All these varieties of speech are beautiful, just as the varieties of butterflies are beautiful. No matter what your first language, you should treasure it all your life. If it happens not to be standard English, and if it shows itself when you write standard English, the result is usually delightful, like a very pretty girl with one eye that is green and one eye that is blue.
I myself find that I trust my own writing most, and others seem to trust it most, too, when I sound most like a person from Indianapolis, which is what I am. What alternatives do I have? The one most vehemently recommended by teachers has no doubt been pressed on you, as well: that I write like cultivated Englishmen of a century or more ago.
I used to be exasperated by such teachers, but am no more. I understand now that all those antique essays and stories with which I was to compare my own work were not magnificent for their datedness or foreignness, but for saying precisely what their authors meant to say. My teachers wished me to write accurately, always selecting the most effective words, and relating the words to one another unambiguously, rigidly, like parts of a machine. The teachers did not want to turn me into an Englishman after all. They hoped that I would become understandable – and therefore understood.
And there went my dream of doing with words what Pablo Picasso did with paint or what any number of jazz idols did with music. If I broke all the rules of punctuation, had words mean whatever I wanted them to mean, and strung them together higgledy-piggledy, I would simply not be understood. So you, too, had better avoid Picasso-style or jazz-style writing, if you have something worth saying and wish to be understood.

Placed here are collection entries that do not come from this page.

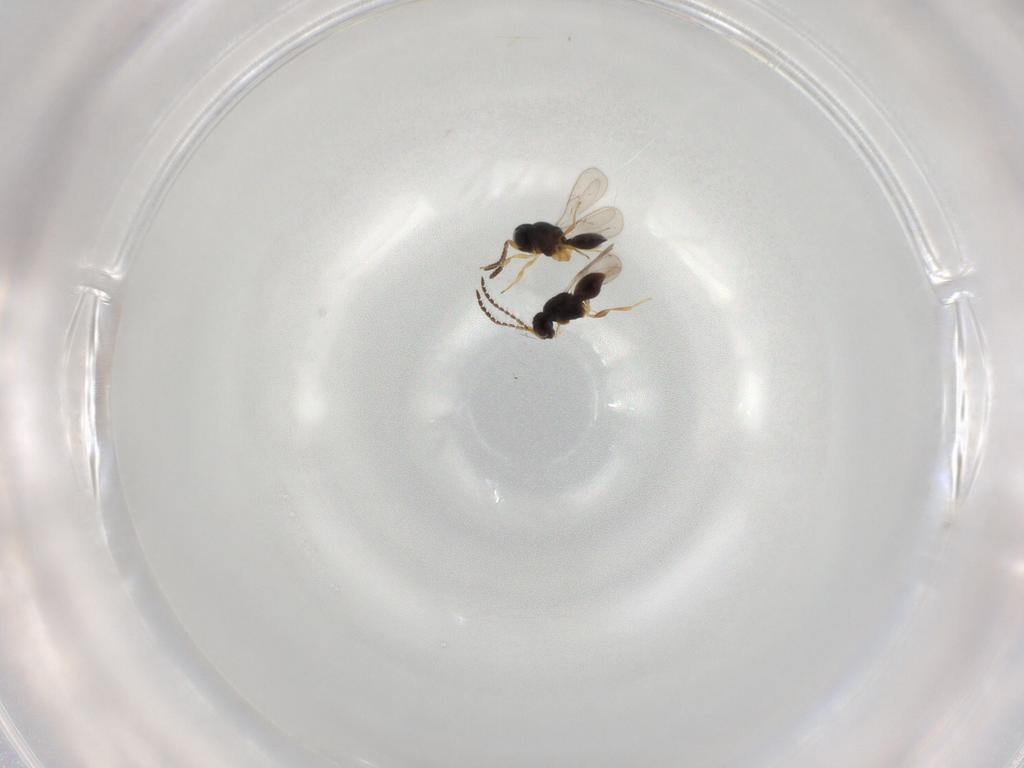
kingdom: Animalia
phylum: Arthropoda
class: Insecta
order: Hymenoptera
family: Scelionidae
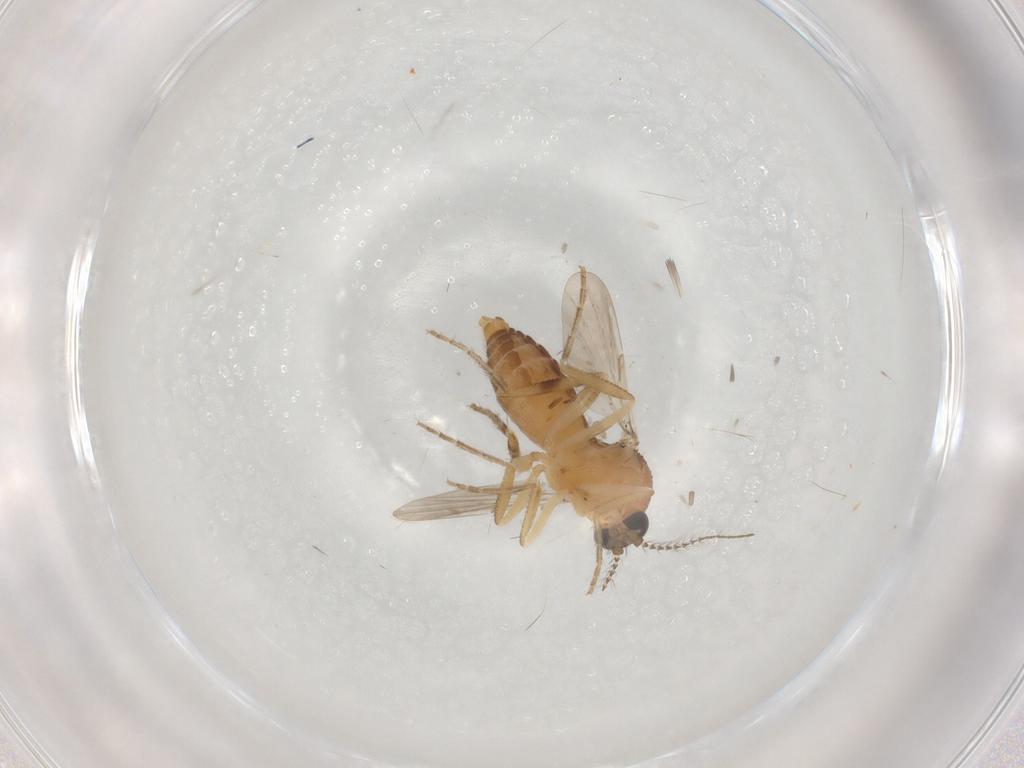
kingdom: Animalia
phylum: Arthropoda
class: Insecta
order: Diptera
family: Ceratopogonidae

If it were only teachers who insisted that modern writers stay close to literary styles of the past, we might reasonably ignore them. But readers insist on the very same thing. They want our pages to look very much like pages they have seen before.
Why? It is because they themselves have a tough job to do, and they need all the help they can get from us. They have to identify thousands of little marks on paper, and make sense of them immediately. They have to read, an art so difficult that most people do not really master it even after having studied it all through grade school and high school – for twelve long years.
So this discussion, like all discussions of literary styles, must finally acknowledge that our stylistic options as writers are neither numerous nor glamorous, since our readers are bound to be such imperfect artists. Our audience requires us to be sympathetic and patient teachers, ever willing to simplify and clarify – whereas we would rather soar high above the crowd, singing like nightingales.
That is the bad news. The good news is that we American are governed under a unique Constitution, which allows us to write whatever we please without fear of punishment. So the most meaningful aspect of our styles, which is what we choose to write about, is unlimited.
Also: we are members of an egalitarian society, so there is no reason for us to write, in case we are not classically educated aristocrats, as though we were classically trained aristocrats.
For a discussion of literary style in a narrower sense, in a more technical sense, I commend to your attention The Elements of Style by William Strunk, Jr., and E.B. White (Macmillan, 1979). It contains such rules as this: “A participial phrase at the beginning of a sentence must refer to the grammatical subject,” and so on. E.B. White is, of course, one of the most admirable literary stylists this country has so far produced.
You should realize, too, that no one would care how well or badly Mr. White expressed himself, if he did not have perfectly enchanting things to say.”